The work of digital records preservation is being hastened by a dramatic reduction in the cost to store digital content and by the speed at which digital images can be downloaded to computer databases, Brother Nauta noted. Ten years ago, he said, it cost $1.24 to store digital images on a single gigabyte of memory; today, the cost is less than 3 cents.

FamilySearch currently has 10 petabytes of storage. A single petabyte amounts to a million gigabytes of memory, which would be about what it would take to store the holdings of the Library of Congress.

“So we could put the equivalent of 10 Libraries of Congress in our online collection,” he said.

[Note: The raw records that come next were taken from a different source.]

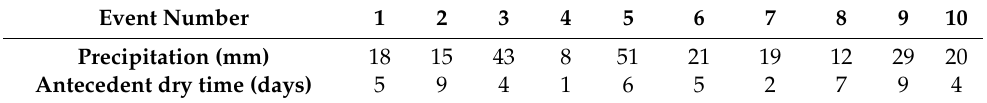
Table 5. Storm event number, precipitation volume, and antecedent dry time.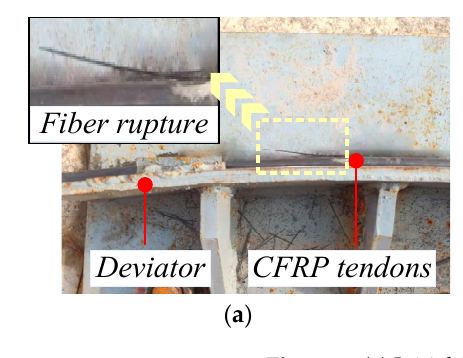
Figure 9. ( a ) Initial failure test, ( b ) Ultimate failure test. Failure in CFRP tendon tests. The load-time curve for cases B-20 and BF-20 under single bending showed that two peaks existed on the curve, points a and b (Figure 10), representing the axial force at the tensile end, which corresponded to the initial and the ultimate failure states (Figure 9a,b, respectively). In addition, there was a difference between the axial force curves of the tensioned and fixed ends, and the BF-20 working condition demonstrated a larger gap than the B-20 working condition. This was because BF-20 had no buffer material and larger friction loss than B-20. However, the UBC results of the two sets of working conditions were similar and the same result was also obtained on the basis of comparisons among the working conditions of B-30 and BF30 and of B-40 and BF40. This verified that the bending angle parameter in Equation (7) of the calculation model was not the parameter that influ- enced the results. Thus, the bending angle and buffer material in the experimental research conditions were not deemed to be factors that affected the ultimate bending capacity.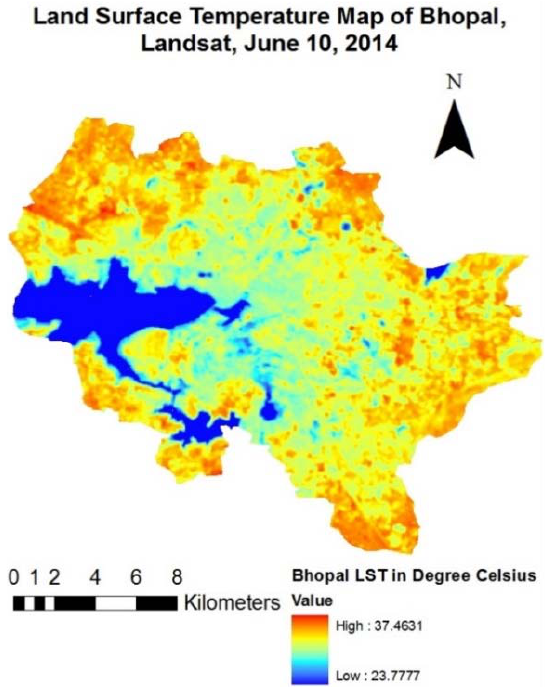
Fig. 4: Normalized difference vegetation index (NDVI) maps of Bhopal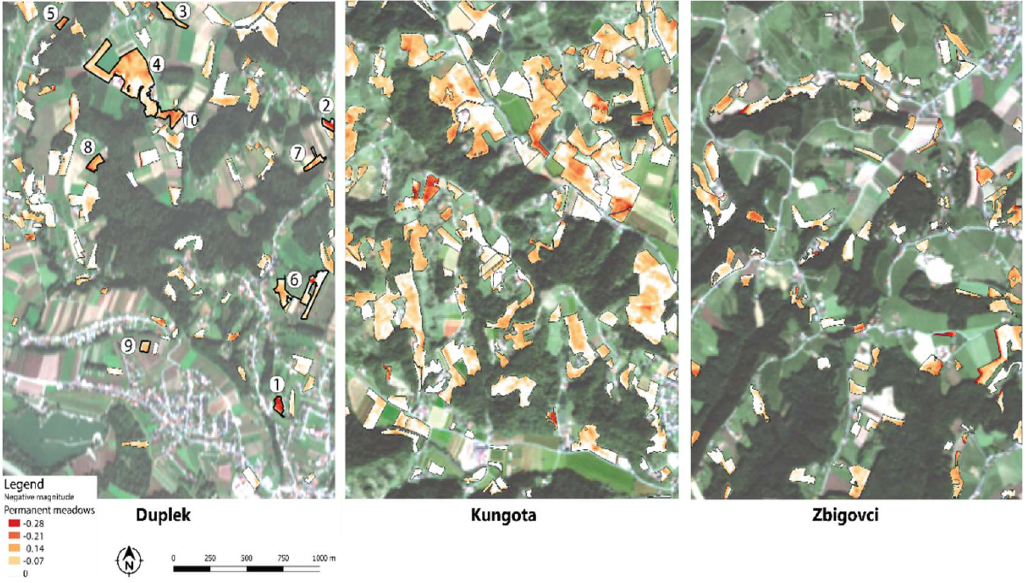
Figure 5. The magnitudes of detected changes on permanent meadows obtained with the BFAST Monitor method for the three study areas. From the selection of all detected anomaly pixels, only those objects (parcels) with stronger share of negative magnitude values (dark red) were selected as candidates for the land use anomaly sample and further verification.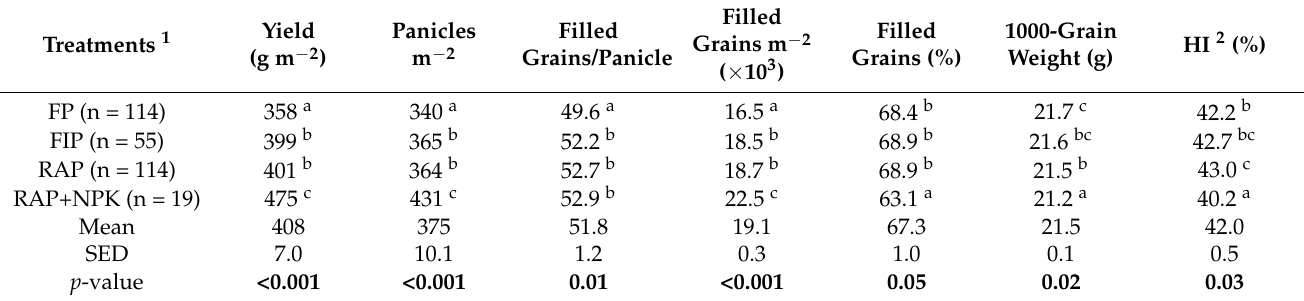
Table 2. Grain yield and yield components under different management levels on farmers’ fields, Doho 2019.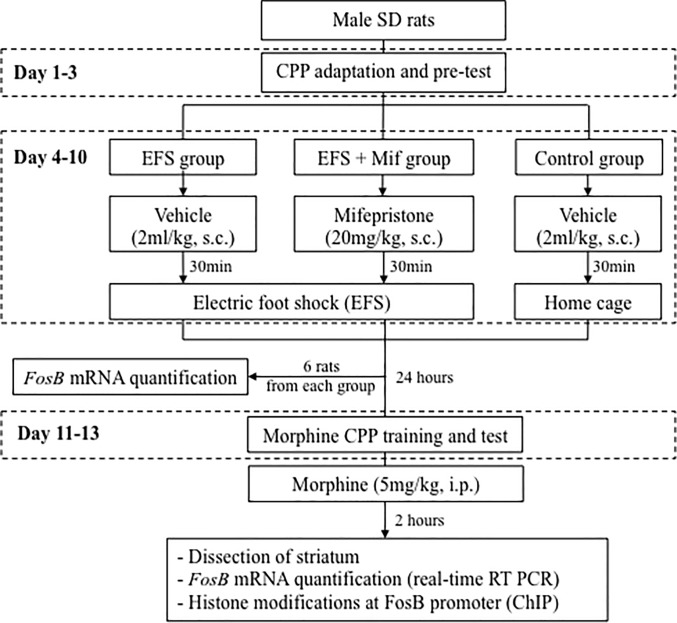
Experimental design.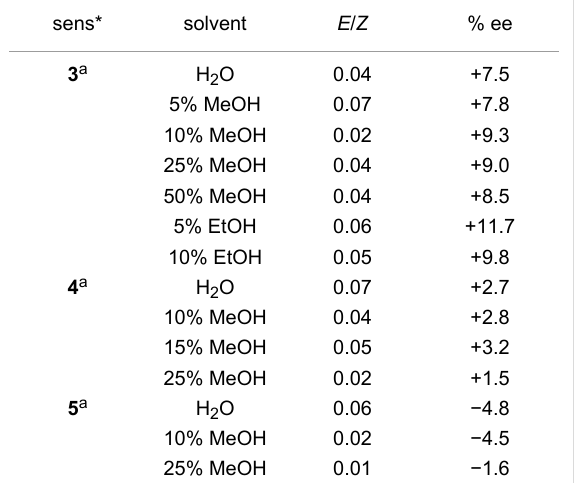
Table 2: Enantiodifferentiating photoisomerization of 1Z sensitized by CDNSs in water containing methanol or ethanol.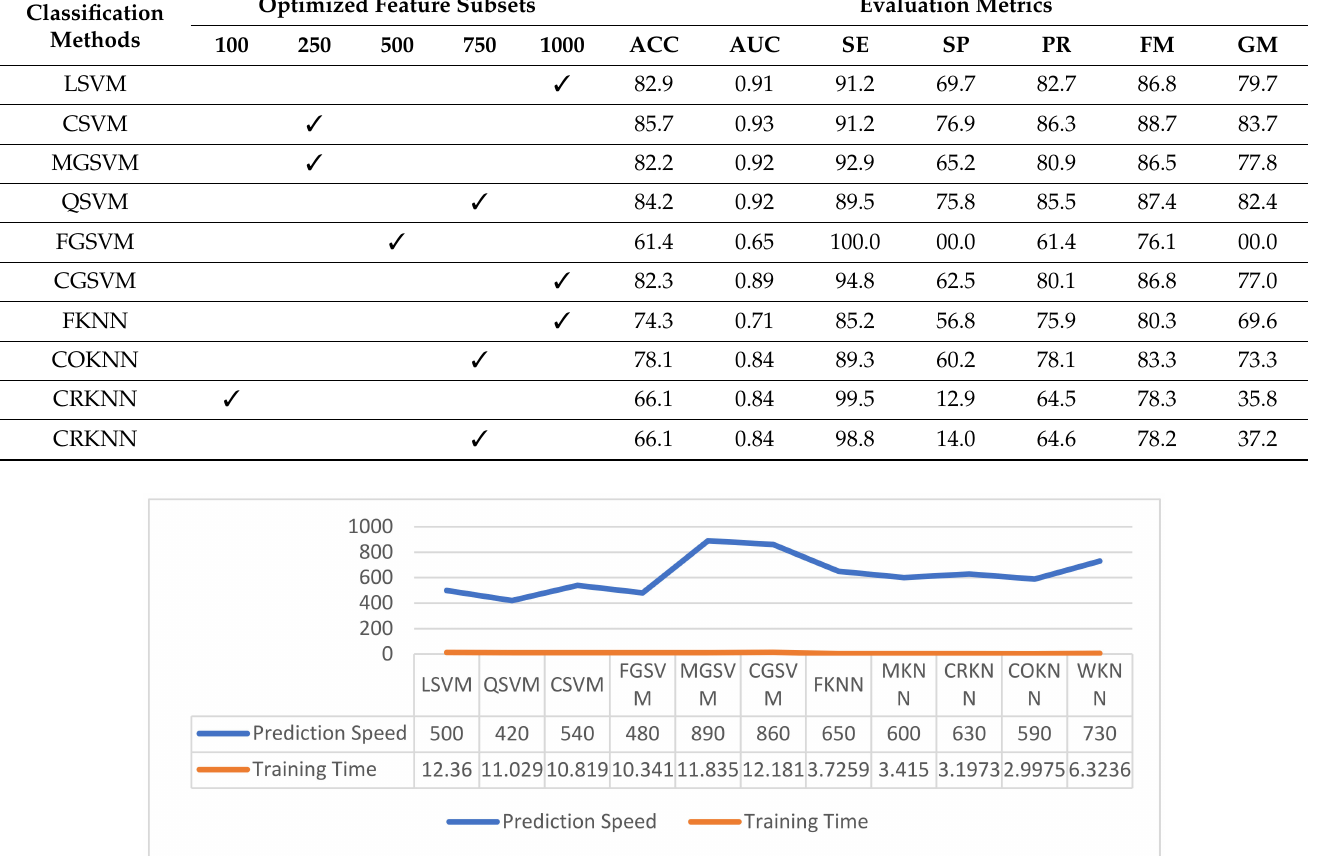
Figure 14. Proposed model training time (s) and prediction speed (obs/s) on front views of PKU-Reid dataset utilizing 1000-feature subset.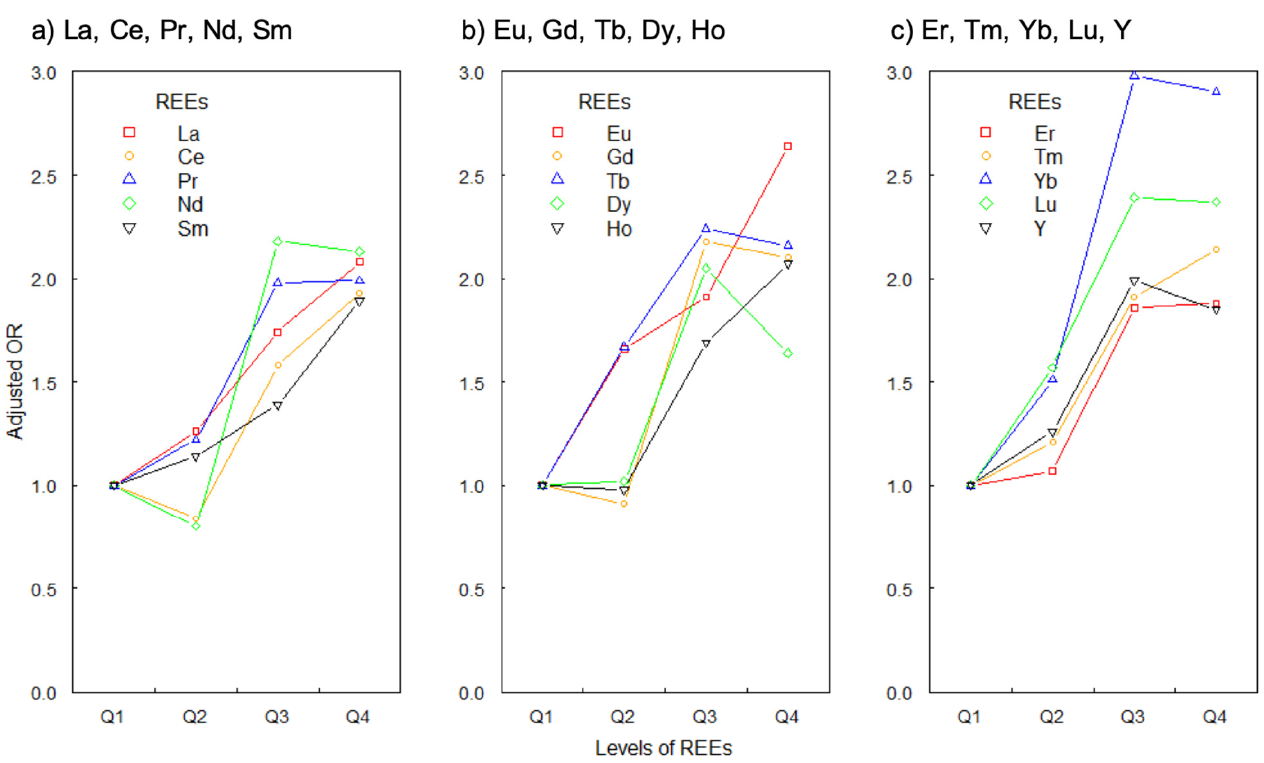
Figure 1. The adjusted ORs of 15 REEs in quartile intervals and their linear trends. ( a – c ) jointly showed significant linear trends of 15 REEs’ adjusted ORs (all the p -trend values were <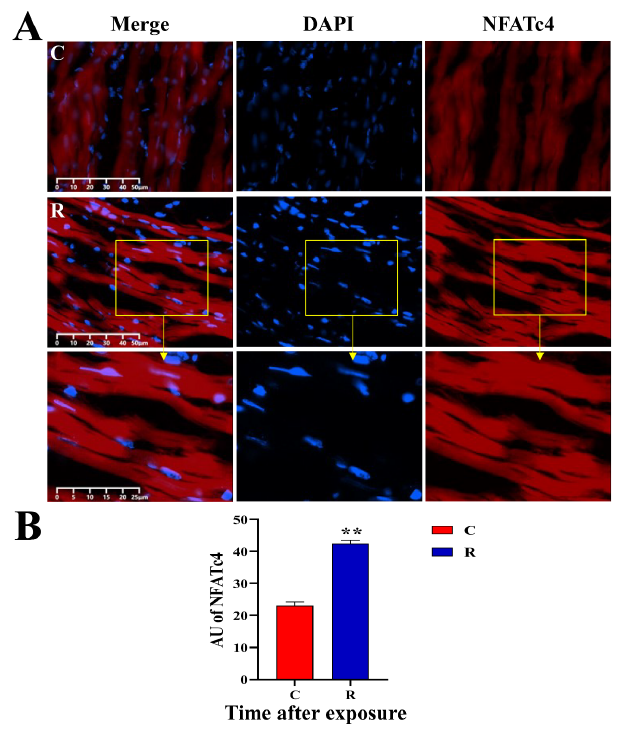
Figure 17. Changes in NFATc4 expression and distribution of rats’ myocardium after S-band radiation. ( A ) Original graph of IF; ( B ) statistical analysis graph of AU. Significance signs were classified according to p -value: ** p < 0.01. The yellow box is the magni fi ed area.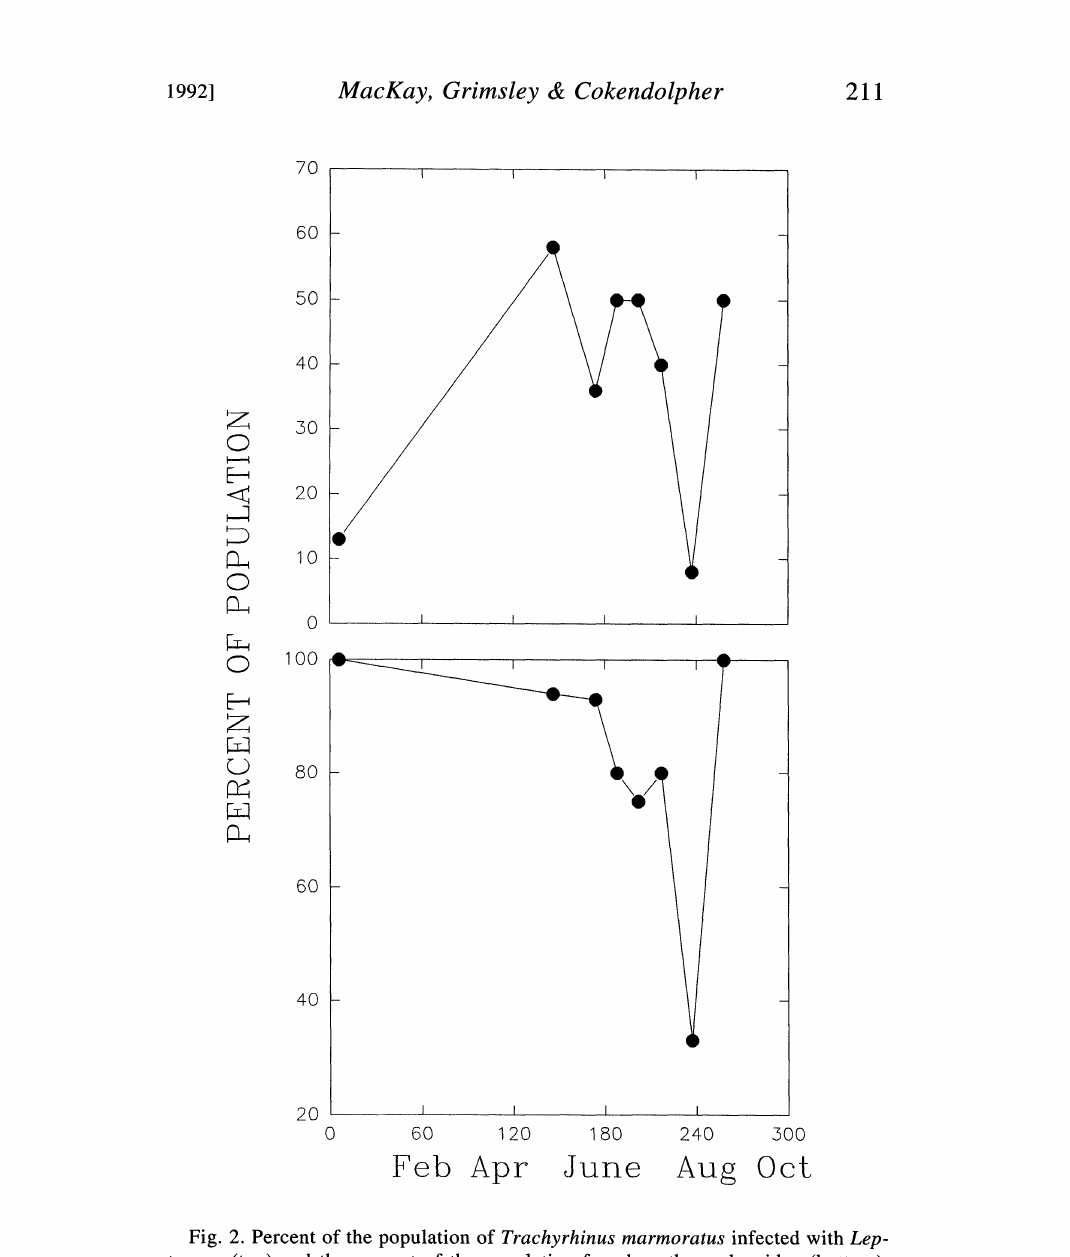
Fig. 2. Percent of the population of Trachyrhinus marmoratus infected with Lep- tus sp. (top) and the percent of the population found on the rocky ridge (bottom). The percent of the population found in rocky areas on day 240 consists almost entirely of juveniles; before day 240 it consisted almost exclusively of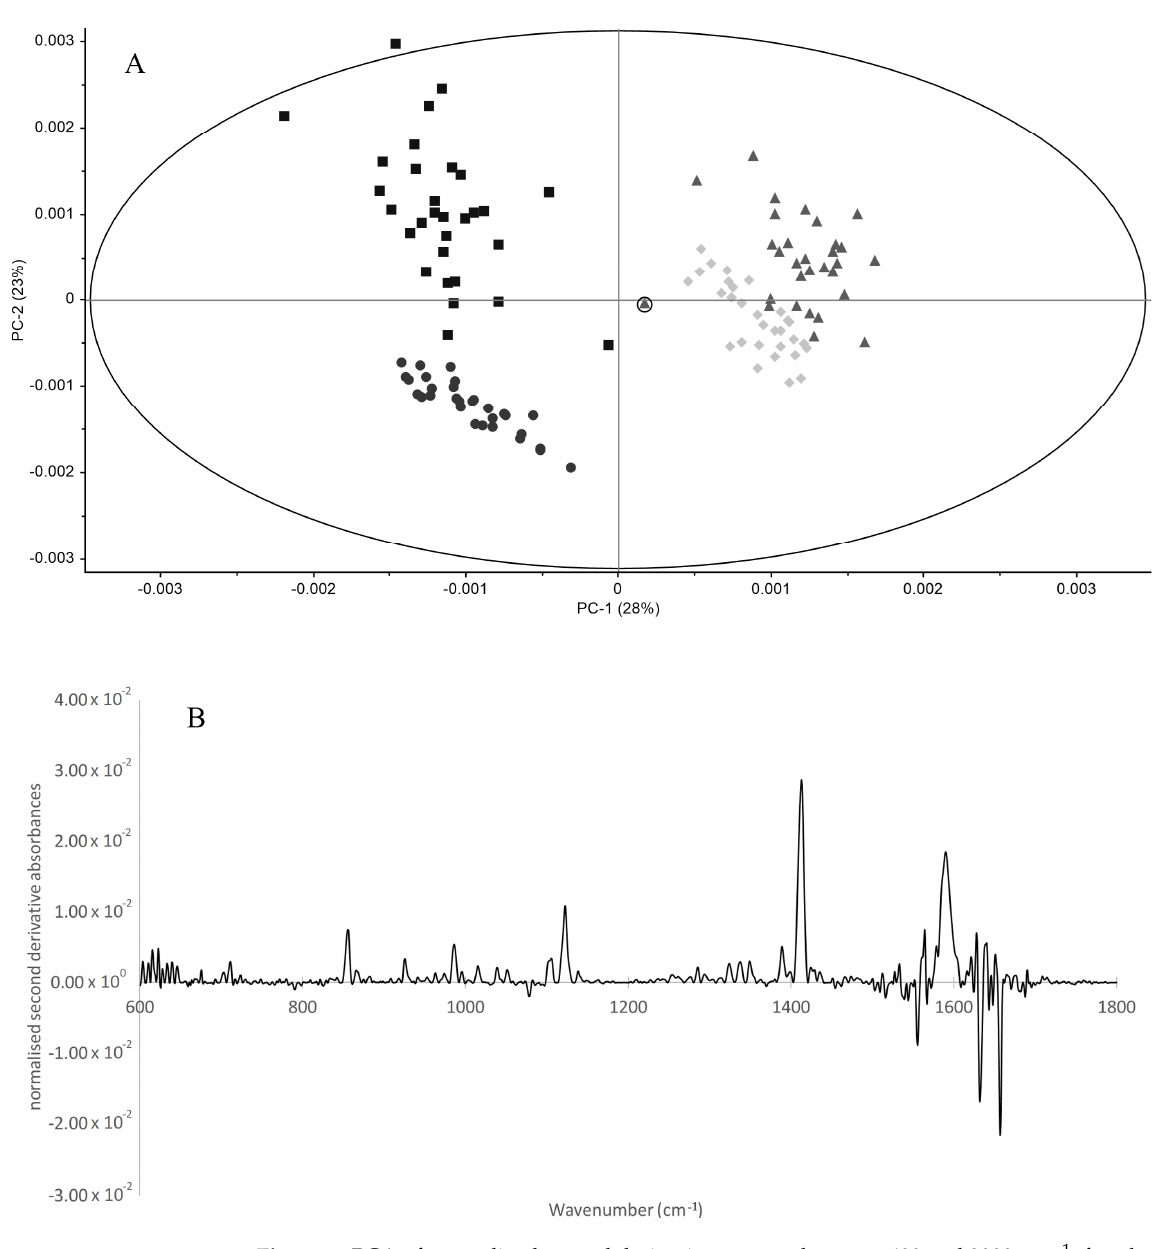
Figure 4. PCA of normalized second derivative spectra, between 600 and 3000 cm − 1 , for plasma at T0 (squares) and T90 (circles), and serum samples at T0 (triangles) and T90 (diamond), with Hotelling’s ellipse at 1% significance ( A ); and the corresponding PC1 loading vector ( B ). The sample in “A” marked as a triangle with an outside circle represents the unique sample misclassified in the HCA (corresponding to a serum sample at T0 from volunteer 10).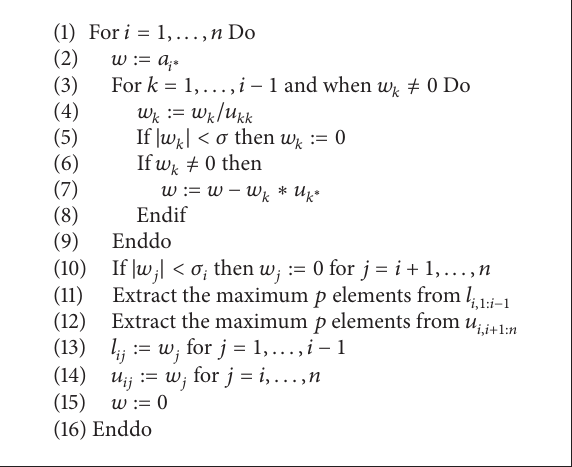
Algorithm 1: Algorithm ILUT( 𝑝,𝜎 ).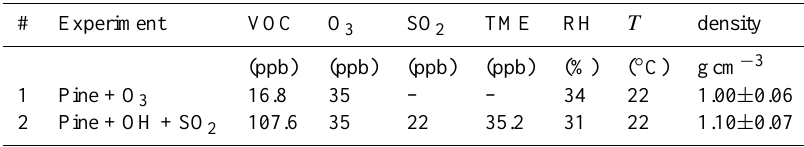
Table 1. Summary of plant chamber experiments. Values are determined at the beginning of trials (density during experiments ± standard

He added that it takes 23 hundredths of a second to upload an image to a computer today; 10 years ago, it would have taken 32 seconds.

Of digital images preserved by FamilySearch, the bulk are civil registration records—birth, marriage, and death records—kept by governments for taxing purposes, Sister Davis explained. Other types of records that comprise major portions of the collection are church, military, probate, census, and immigration records.

“It used to take us 18 months to two years from the time that we went into an archive, took a microfilm capture of an image, and then went through the whole process to make a copy of it, check it for quality, catalog it, and get it into our system for distribution to local family history centers,” Brother Nauta said. “With digital preservation, we can be in a remote archive today and possibly in two weeks have that image published online.”

Still, it is a complicated process. “There is a need for volunteers locally—those capable of traveling or working online from home—who are willing to help FamilySearch fulfill its agreements with archives to preserve the world’s historic records and make them freely searchable online,” Brother Nauta said.

“It’s kind of fun to think that all these records that were once hidden to the world are now being revealed,” he said.

“And the benefit of that to everybody,” Sister Davis said, “is that they don’t have to go to a foreign land to research them. They can do it sitting at their computer at home, at any hour of the day or night. That’s why we do what we can, beefing up our technology to make these records readily available—to make things easier, faster, better for the people that use our website.”

Family history enthusiasts can benefit from the work by going online to FamilySearch.org, registering for a free account, and using the Search feature to explore indexed records and the Browse All Collections feature to search for digital images of ancestral records. Website visitors are then encouraged to add their records to the FamilySearch Family Tree online.